Dave and Cindy Peters have already logged their first 100 miles from the wall at Campo on the U.S.-Mexico border. They’re now calling themselves Zelda and Tarzan. How Dave got dubbed:
At Scissors Crossing we stopped to rest and make a decision whether to proceed up a hot dry stretch through the San Felipe Hills or to wait it out until early morning when it is cool.
While here at Scissors Crossing another hiker named Zoner gave David his trail name. David was dubbed Tarzan because of the Cheetah gaiters he wears along with his jungle shirt and hat. I don’t want to be Jane because David would have an excuse to drag me around so we’ll wait to see what comes about for me.
Cindy did the wise thing: chose one before some embarrassing trail faux pas did the deed for her:
Last night we had several hikers congratulate us on our 24 mile day as we came into camp at Barrel Springs. Nomad, who is a two-time AT thru-hiker, suggested that my trail name should be Wonder Woman or Super Woman, but neither one hit the spot for me. The next morning the name Zelda pop into mind, which I thought was consistent with the other names mentioned. My sons both love the game, The Legend of Zelda. I ran it by some other hikers and they thought it was perfect. I love it too!
So, Tarzan and Zelda made it to Warner Springs resort and it is paradise.
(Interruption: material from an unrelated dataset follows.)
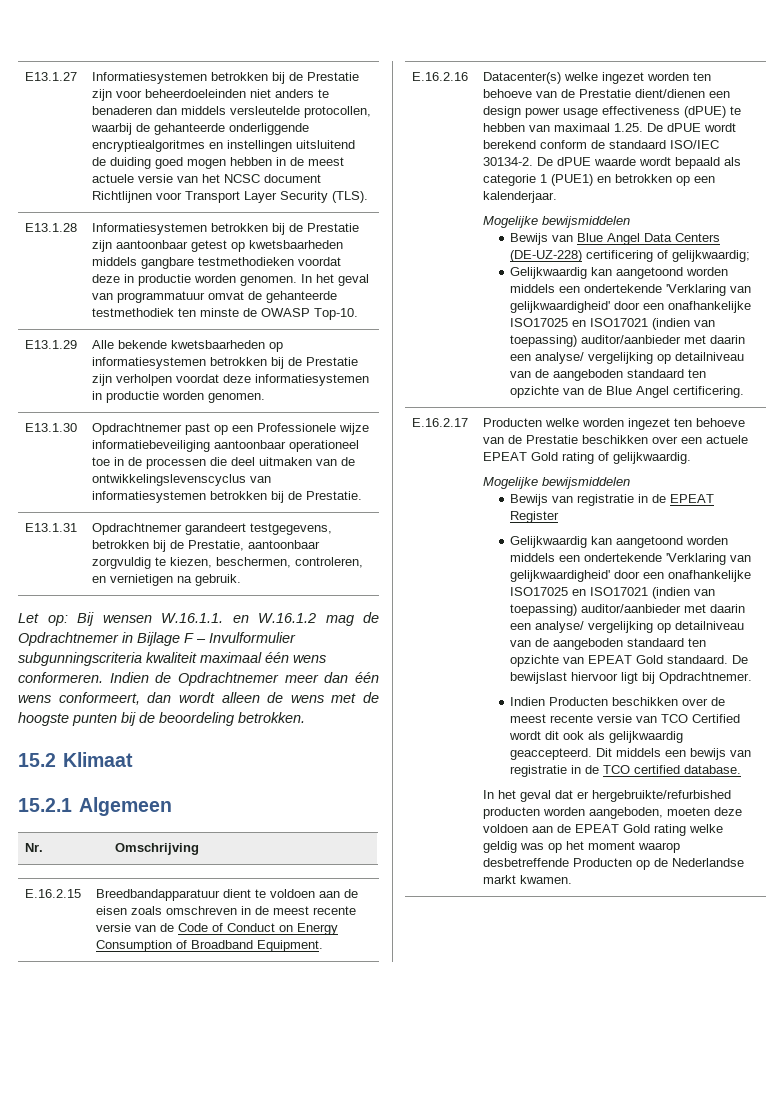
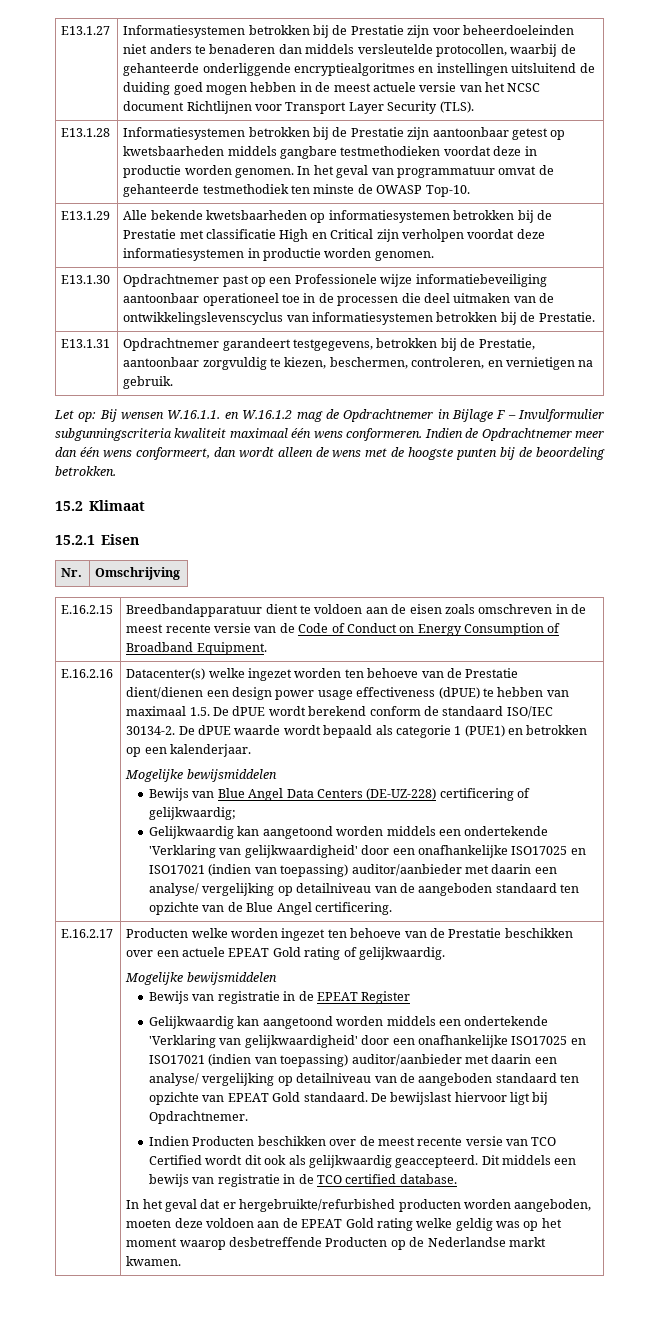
(359, 361) none -> [179,229,374,242] met classificatie High en Critical
[79,797,173,816] Algemeen -> [101,534,140,545] Eisen
[614,123,644,132] 1.25. -> [189,707,210,716] 1.5.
The soap smells so good. And a thru hiker that lives near here named Warner Springs Monty heard about my blisters through trail talk and brought me some Epsom salts to our room. What a great trail angel!
As long as I’m on the subject of local through-hikers, I’ve been meaning to mention one I found last week: JJ, a Bay Area guy who says he used to weigh 400 pounds (down to 290 at last count, as I recall). A briefing from his first day out:
Knees good. Tired. It is much further from Hauser Creek this year than four years ago. And more bicycles. I counted 12 between Campo and Hauser Creek.
Lots of people already on the trail. I’m off for a shower after a
quart of chocolate milk and a quart of cranberry juice.
Lots of good stuff at JJ’s web site, Old Man Walking, which won’t have many updates for the next few months while he’s working his way north (the The Trail Journals link above should have them, though).